Non ci stanno gli schiavi della campagna i polacchi, gli ucarini, i bielorussi reclutati a forza nell'Europa dell'Est e mandati a lavorare al Sud, a volte con la sorveglianza di kapò loro connazionali. Come arrivano? Dall'Africa sono cambiati sistemi e rotte. Dal Nord Africa c'è il cammino della Libia, con le imbarcazioni destinate a scaricare il carico a Lampedusa. Dalla Nigeria ci sono racconti agghiaccianti: «Sapevo di avere sottoscritto un patto, un debito per il viaggio. Per questo ho accettato il rito voodoo con le unghie di mani e piedi, i capelli e i peli da mangiare, pena la distruzione di casa.

Ma il debito era per venire a lavorare. Lo so che mandano sulla strada, però mi ha mandata mia zia. Come potevo pensare che succedeva a me per volontà della zia?». E' quello il racconto. Sono giorni e giorni di deserto. Eccola la rotta: deserto e «taci». Chi muore muore: «Ho visto ragazze cadere e implorare un po' d'acqua. Le hanno lasciate lì. A morire di sete». Poi un aeroporto, un passaporto da vedere, come un miraggio, perché non lo toccherai mai. Da lì si parte a volte per l'Italia e, più spesso, per la Spagna. Il resto in treno. Dall'Est qualcosa è cambiato: dai Paesi ormai europei si viaggia serenamente. Sono, dice un magistrato, «serbatoi a frontiere aperte».

E lì le organizzazioni si muovono bene, Polonia in testa. Se in Puglia si è arrivati impunemente, sfidando non solo lo Stato ma gli occhi della gente, a controllare gli schiavi con le armi, in Toscana, Lombardia e Piemonte, la Cina si fa avanti con sistemi impietosi. La Squadra Mobile di Novara, diretta dal vicequestore Iadevaia, ha sezionato un sistema di prostituzione che prima in Italia usciva dai rigorosi confini del «riserbo cinese».
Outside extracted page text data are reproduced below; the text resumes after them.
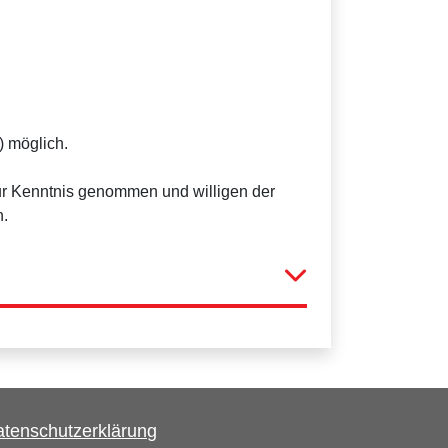
) möglich.
r Kenntnis genommen und willigen der
n.
tenschutzerklärung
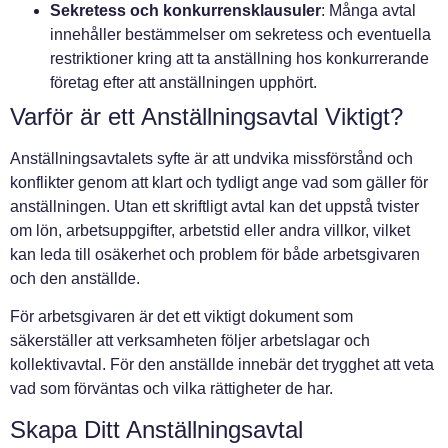
Sekretess och konkurrensklausuler
: Många avtal
innehåller bestämmelser om sekretess och eventuella
restriktioner kring att ta anställning hos konkurrerande
företag efter att anställningen upphört.
Varför är ett Anställningsavtal Viktigt?
Anställningsavtalets syfte är att undvika missförstånd och
konflikter genom att klart och tydligt ange vad som gäller för
anställningen. Utan ett skriftligt avtal kan det uppstå tvister
om lön, arbetsuppgifter, arbetstid eller andra villkor, vilket
kan leda till osäkerhet och problem för både arbetsgivaren
och den anställde.
För arbetsgivaren är det ett viktigt dokument som
säkerställer att verksamheten följer arbetslagar och
kollektivavtal. För den anställde innebär det trygghet att veta
vad som förväntas och vilka rättigheter de har.
Skapa Ditt Anställningsavtal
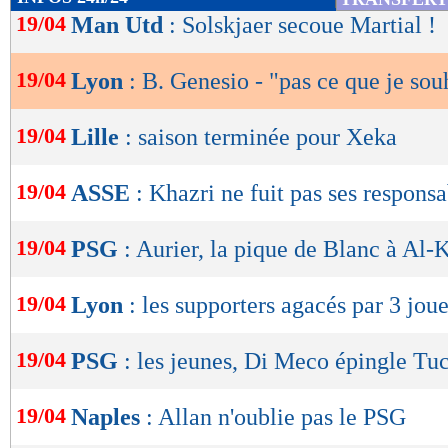
de
19/04
Man Utd
: Solskjaer secoue Martial !
lecture
19/04
Lyon
: B. Genesio - "pas ce que je sou
OK
19/04
Lille
: saison terminée pour Xeka
19/04
ASSE
: Khazri ne fuit pas ses responsa
19/04
PSG
: Aurier, la pique de Blanc à Al-K
19/04
Lyon
: les supporters agacés par 3 jou
19/04
PSG
: les jeunes, Di Meco épingle Tu
19/04
Naples
: Allan n'oublie pas le PSG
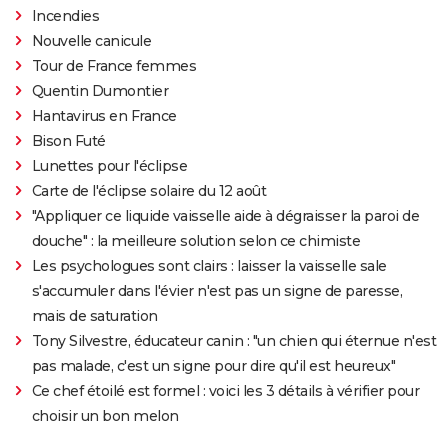
Incendies
Nouvelle canicule
Tour de France femmes
Quentin Dumontier
Hantavirus en France
Bison Futé
Lunettes pour l'éclipse
Carte de l'éclipse solaire du 12 août
"Appliquer ce liquide vaisselle aide à dégraisser la paroi de
douche" : la meilleure solution selon ce chimiste
Les psychologues sont clairs : laisser la vaisselle sale
s'accumuler dans l'évier n'est pas un signe de paresse,
mais de saturation
Tony Silvestre, éducateur canin : "un chien qui éternue n'est
pas malade, c'est un signe pour dire qu'il est heureux"
Ce chef étoilé est formel : voici les 3 détails à vérifier pour
choisir un bon melon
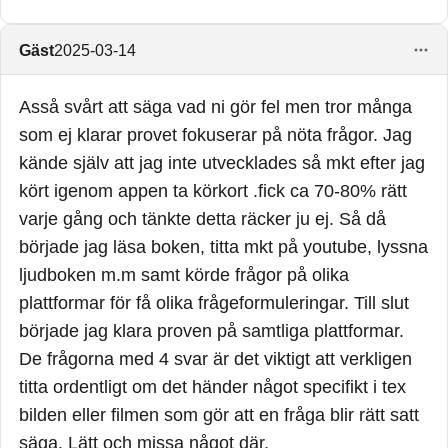
Gäst
2025-03-14
Asså svårt att säga vad ni gör fel men tror många
som ej klarar provet fokuserar på nöta frågor. Jag
kände själv att jag inte utvecklades så mkt efter jag
kört igenom appen ta körkort .fick ca 70-80% rätt
varje gång och tänkte detta räcker ju ej. Så då
började jag läsa boken, titta mkt på youtube, lyssna
ljudboken m.m samt körde frågor på olika
plattformar för få olika frågeformuleringar. Till slut
började jag klara proven på samtliga plattformar.
De frågorna med 4 svar är det viktigt att verkligen
titta ordentligt om det händer något specifikt i tex
bilden eller filmen som gör att en fråga blir rätt satt
säga. Lätt och missa något där.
Si sono viste ragazze disposte a lasciare turni massacranti di lavoro per andare nel bordello aperto agli italiani. «La comunità chiusa si apre per affari», ha commentato il questore Salvatore Mulas, attento a ogni variazione del tappeto criminale. I cinesi sanno contingentare gli ingressi. Sanno convincere chi è a casa che deve pagare. Essere ostaggi della criminalità cinese è la schiavitù peggiore, dicono gli inquirenti, benché fatichino a scavarla. La Russia si prepara a una bella battaglia.

Il procuratore aggiunto della Repubblica di Torino, Maurizio Laudi, esperto di crimine organizzato mette in guardia dalle nuove forme di ingresso, tipologia di crimine: «Ora si tratta di avere strumenti non soltanto di polizia, ma anche di cultura, di lingua, di dialogo per leggere in anticipo. La sfida è sulle nuove evoluzioni».